Is there a bond bubble? Maybe. Treasury yields are near record lows. The iShares iBoxx High Yield Corporate Bond (NYSEMKT: HYG ) ETF yields 6.4%. There's little room for error. The big returns of the past are now almost certainly a thing of the past.
But the word "bubble" can be dangerous. It implies an imminent pop, which is never a sure thing. Investors thought Japanese bonds were in a bubble in the early 1990s. Twenty years later, interest rates are still stuck to the floor.
Last week I asked Charles Schwab chief investment strategist Liz Ann Sonders what she thought of the bond bubble talk. Here's what she had to say (transcript follows):
Sonders: The view from our fixed-income group has been lower for longer. Yes, you are probably well past the major, major tailwind of a 30-year decline in inflation and interest rates, but that doesn't necessarily mean it looks like a V on the upside, as long as we have the Fed in the position that it's in, which is not only keeping rates low on the short end, but buying on the long end and very little reason in the very near term why they should stop that.
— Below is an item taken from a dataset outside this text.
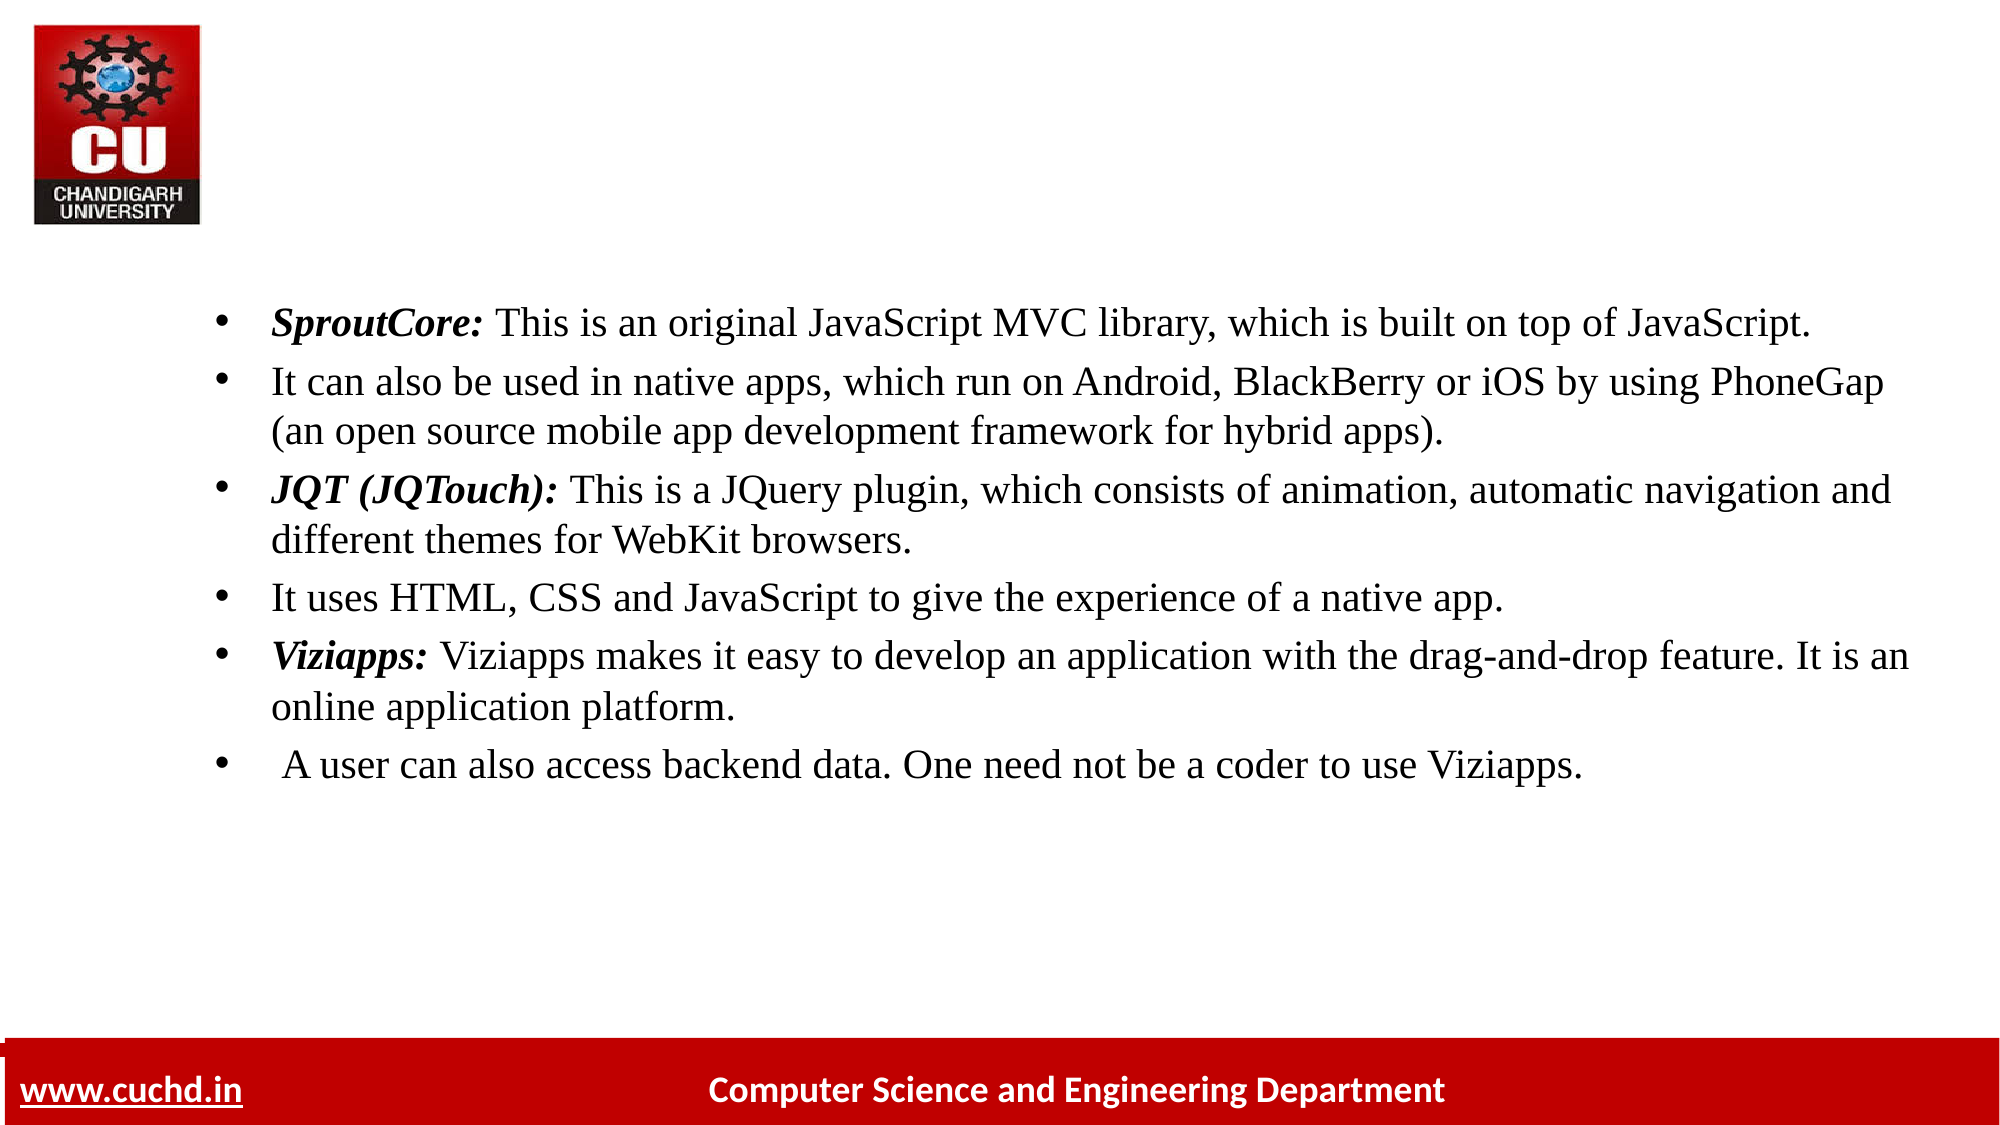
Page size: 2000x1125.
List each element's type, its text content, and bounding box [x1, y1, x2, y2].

picture [33, 24, 202, 225]
list SproutCore: This is an original JavaScript MVC library, which is built on top of JavaScript. It can also be used in native apps, which run on Android, BlackBerry or iOS by using PhoneGap (an open source mobile app development framework for hybrid apps). JQT (JQTouch): This is a JQuery plugin, which consists of animation, automatic navigation and different themes for WebKit browsers. It uses HTML, CSS and JavaScript to give the experience of a native app. Viziapps: Viziapps makes it easy to develop an application with the drag-and-drop feature. It is an online application platform. A user can also access backend data. One need not be a coder to use Viziapps. [199, 287, 1950, 1025]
And the fact that we've got still a very wide output gap; we have very little velocity of money. We don't have any upward pressure on wages. Those are the types of things you would tend to see kick in first before inflation took hold, which would be the condition under which rates would start to go up, probably more rapidly than what's built into expectations.
That said, in general, we're past probably the low, and that fixed-income investors need to be at least mindful of that, and there are certain things they can do within the fixed-income portion of their portfolio, which is a few steps shy of running for the hills because of some view that rates are going to spike from here.